→ Task brief
Write out the stretch of lines below that begins at the line with "Athlete Count, London: 3 -> 2" and ends at the line with "Best Time (min), London: 2.0749 -> 2.0787", including both, exactly as given and nothing more.
==== Dataset extract ====
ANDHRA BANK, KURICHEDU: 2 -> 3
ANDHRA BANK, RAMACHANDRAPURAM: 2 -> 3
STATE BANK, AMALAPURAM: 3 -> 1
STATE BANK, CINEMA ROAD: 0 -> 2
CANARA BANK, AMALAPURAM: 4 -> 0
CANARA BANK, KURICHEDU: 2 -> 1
====
==== Dataset extract ====
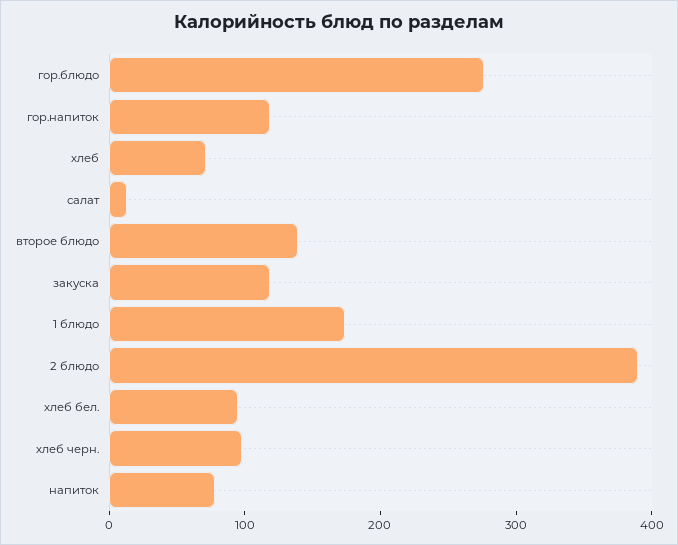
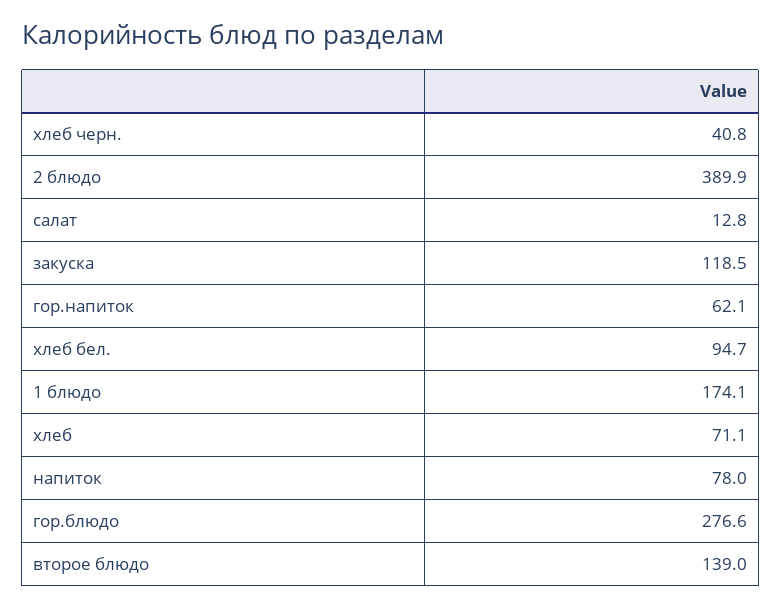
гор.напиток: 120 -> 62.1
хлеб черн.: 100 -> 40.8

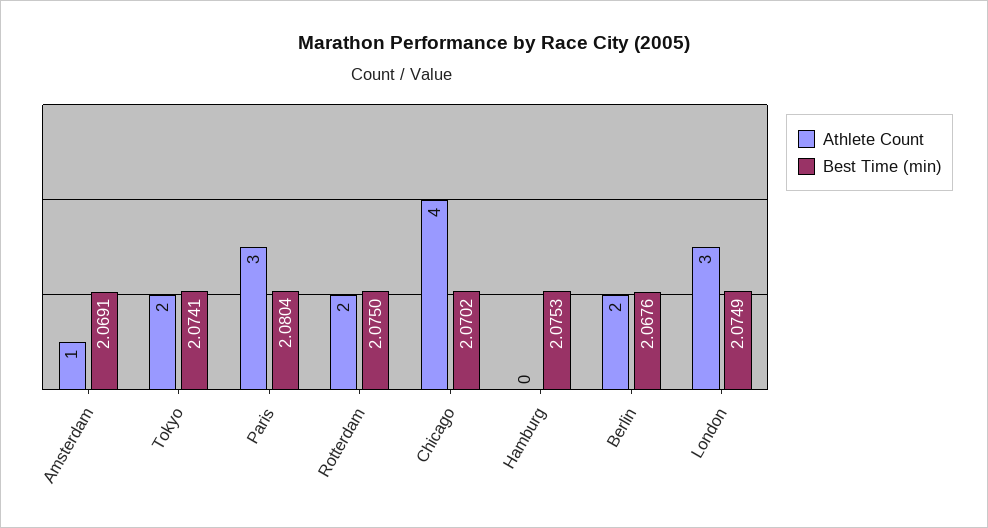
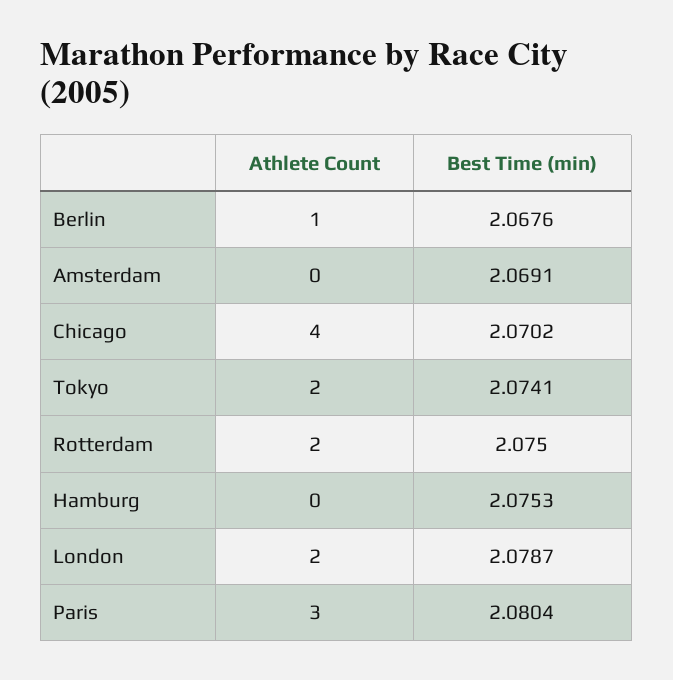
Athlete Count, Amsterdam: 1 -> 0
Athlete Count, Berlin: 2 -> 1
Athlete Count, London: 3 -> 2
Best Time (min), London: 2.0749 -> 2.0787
====
→ Result
Athlete Count, London: 3 -> 2
Best Time (min), London: 2.0749 -> 2.0787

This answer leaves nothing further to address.